Their world at a private girl's school is upended when the owner dies and wills the facility not to the principal, as was expected, but to a young Alaskan trapper who, to their chagrin, takes the gift seriously and moves in to take over and run the place.

All the school's previous conventions get flushed as swarthy Kodiak Flapjack takes over and replaces their hoits and toits with some back-country common sense.

"Yeah, an 18-year-old bush man taking over a girls' school - nothing creepy about that," said Hannah Bilodeau, who plays one of those students suddenly having to adjust to a surreal turn of events. She assured the viewers, though, that this was a script loaded in laughs.

"It's so great after all that's happened at our school this year," said Bilodeau, who listed multiple crises, the most recent being a bus crash that injured members of a CHSS sports teams on a road trip.

Flapjack's costume alone is worth the price of hilarity, from his coon-skin cap to his too-short shorts. Actor Kohan O'Connor joked (it was a joke, right?) that he dresses this way all the time. The play was a coincidence, but it's where he likes to be as much as out on the field of sports battle where he's also an active participant.

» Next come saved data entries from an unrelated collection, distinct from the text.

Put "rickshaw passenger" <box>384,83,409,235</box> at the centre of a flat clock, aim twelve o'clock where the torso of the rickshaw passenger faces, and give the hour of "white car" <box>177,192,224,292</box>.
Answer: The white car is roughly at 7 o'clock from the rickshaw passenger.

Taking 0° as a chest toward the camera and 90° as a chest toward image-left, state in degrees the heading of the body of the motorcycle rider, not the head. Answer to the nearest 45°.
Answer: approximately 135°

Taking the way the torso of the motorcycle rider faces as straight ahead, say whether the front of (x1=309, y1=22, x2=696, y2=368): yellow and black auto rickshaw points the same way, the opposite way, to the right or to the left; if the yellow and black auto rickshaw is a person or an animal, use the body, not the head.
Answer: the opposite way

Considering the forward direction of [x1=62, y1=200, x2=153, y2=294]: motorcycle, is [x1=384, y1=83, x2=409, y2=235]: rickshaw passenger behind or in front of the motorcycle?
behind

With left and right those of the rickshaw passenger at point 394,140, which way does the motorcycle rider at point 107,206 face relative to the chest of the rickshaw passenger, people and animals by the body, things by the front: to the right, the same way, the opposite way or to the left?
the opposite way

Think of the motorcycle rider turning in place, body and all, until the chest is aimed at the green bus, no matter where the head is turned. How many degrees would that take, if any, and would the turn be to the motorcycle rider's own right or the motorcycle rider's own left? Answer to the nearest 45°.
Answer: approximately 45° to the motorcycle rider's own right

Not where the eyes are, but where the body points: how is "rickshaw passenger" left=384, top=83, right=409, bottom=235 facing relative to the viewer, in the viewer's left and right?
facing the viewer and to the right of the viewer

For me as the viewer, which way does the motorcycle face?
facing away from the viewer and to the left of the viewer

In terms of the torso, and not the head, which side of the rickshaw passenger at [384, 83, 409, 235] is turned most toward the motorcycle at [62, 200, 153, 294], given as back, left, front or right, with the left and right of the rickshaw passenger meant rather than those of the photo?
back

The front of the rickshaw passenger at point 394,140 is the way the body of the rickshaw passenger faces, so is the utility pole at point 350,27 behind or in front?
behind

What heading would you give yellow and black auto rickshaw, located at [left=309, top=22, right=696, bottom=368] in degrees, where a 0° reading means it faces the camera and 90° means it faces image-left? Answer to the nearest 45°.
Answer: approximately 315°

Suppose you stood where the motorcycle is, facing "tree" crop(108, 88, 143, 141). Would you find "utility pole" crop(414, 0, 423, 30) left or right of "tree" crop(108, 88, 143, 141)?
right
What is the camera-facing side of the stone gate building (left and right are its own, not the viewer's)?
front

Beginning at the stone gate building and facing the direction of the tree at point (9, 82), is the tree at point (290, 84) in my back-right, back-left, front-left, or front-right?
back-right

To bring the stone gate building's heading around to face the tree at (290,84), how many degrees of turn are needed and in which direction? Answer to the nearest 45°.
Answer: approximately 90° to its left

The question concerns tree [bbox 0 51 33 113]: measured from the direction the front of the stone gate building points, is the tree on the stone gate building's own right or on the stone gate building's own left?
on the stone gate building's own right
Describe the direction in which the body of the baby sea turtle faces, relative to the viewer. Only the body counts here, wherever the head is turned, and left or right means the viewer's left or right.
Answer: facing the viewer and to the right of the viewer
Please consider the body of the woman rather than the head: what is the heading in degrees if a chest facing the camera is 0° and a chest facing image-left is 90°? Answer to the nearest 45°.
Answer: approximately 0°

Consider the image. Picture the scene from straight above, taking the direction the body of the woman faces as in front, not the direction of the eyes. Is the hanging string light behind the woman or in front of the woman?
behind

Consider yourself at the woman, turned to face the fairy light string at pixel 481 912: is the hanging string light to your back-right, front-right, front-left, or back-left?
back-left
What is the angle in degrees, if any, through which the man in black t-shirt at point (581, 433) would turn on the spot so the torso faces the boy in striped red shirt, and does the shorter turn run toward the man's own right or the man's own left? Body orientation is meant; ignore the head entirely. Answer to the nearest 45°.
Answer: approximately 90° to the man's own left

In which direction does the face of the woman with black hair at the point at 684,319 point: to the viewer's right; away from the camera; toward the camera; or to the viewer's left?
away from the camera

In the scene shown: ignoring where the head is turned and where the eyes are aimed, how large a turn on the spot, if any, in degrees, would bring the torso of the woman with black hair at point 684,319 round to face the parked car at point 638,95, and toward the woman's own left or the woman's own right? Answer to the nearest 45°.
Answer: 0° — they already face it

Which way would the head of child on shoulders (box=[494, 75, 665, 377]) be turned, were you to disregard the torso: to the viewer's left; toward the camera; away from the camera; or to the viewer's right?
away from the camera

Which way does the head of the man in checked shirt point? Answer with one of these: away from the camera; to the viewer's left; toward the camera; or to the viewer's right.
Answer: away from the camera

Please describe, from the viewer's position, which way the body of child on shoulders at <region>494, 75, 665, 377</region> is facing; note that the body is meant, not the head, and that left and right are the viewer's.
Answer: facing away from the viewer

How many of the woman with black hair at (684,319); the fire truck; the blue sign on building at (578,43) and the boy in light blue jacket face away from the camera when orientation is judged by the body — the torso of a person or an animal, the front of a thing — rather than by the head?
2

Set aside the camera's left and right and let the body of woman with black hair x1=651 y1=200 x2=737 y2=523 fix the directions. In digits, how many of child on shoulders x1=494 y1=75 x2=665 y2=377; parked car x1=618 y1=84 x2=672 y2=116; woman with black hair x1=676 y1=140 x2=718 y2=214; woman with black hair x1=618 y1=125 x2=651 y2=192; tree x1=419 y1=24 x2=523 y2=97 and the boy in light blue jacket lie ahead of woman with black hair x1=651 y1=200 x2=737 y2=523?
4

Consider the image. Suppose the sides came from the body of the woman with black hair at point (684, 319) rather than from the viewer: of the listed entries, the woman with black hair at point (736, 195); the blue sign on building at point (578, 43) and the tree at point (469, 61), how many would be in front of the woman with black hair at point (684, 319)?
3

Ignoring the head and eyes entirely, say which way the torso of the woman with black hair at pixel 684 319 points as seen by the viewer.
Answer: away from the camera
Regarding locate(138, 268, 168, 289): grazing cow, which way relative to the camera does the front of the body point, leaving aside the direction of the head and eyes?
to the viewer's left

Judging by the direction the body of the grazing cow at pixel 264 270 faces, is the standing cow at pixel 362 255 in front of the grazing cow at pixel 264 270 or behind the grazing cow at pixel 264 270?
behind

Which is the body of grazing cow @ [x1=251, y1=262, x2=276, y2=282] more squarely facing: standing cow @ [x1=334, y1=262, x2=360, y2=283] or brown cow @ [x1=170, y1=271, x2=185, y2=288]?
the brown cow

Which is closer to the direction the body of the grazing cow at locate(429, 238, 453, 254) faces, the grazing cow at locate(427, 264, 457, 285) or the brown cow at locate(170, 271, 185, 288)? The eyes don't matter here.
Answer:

"Theatre is where you get to be yourself around a bunch of people who feel the same way," O'Connor said. "You get to do all kinds of goofy things, without judgment."

Bilodeau connects so well to theatre "it's something I might want to do after high school," she said. "I don't know what I want to be when I grow up, so I could just, instead of going to school for years to become a doctor, just pretend to be one."

Norn said "I come back time after time because of Mrs. Rowell, and I was actually not going to take drama this semester but it was the only class that Chelsey and I had the option of taking together, so we both went for it."

Norn has also been in productions with Zemliak since elementary school, so that was more continuity in the cast.

"Lino lives for roles like this," said Norn, giving him an up-down glance in his heels and pantyhose. "There's a lot of physical humour, too, a lot of action."

"We actually have stunts. There's a fight scene. I get to slap people," said Zemliak. "So that's nice. It's heartwarming, and it's always setting up a joke, but there are tones of seriousness when you look deep into the meanings."

The layer that underlies even that is the dedication of this play to Fiddler.

"I taught her for four years, and now there is no part of the drama department that doesn't have some kind of attachment or memory to her," said Rowell. "I told the cast 'look, I don't know how to step forward, I don't know how to help you get through this, I am not doing well getting through it for myself, but we just have to know for each other that there are going to be good days and bad days, and we will always have each other.'"

Kodiak Flapjack: Man of the Frozen North has performances on Wednesday, Thursday and Friday at the CHSS school theatre. Each performance starts at 7 p.m. and the opening night box office proceeds go to the bursary set up in Chelsey Fiddler's name.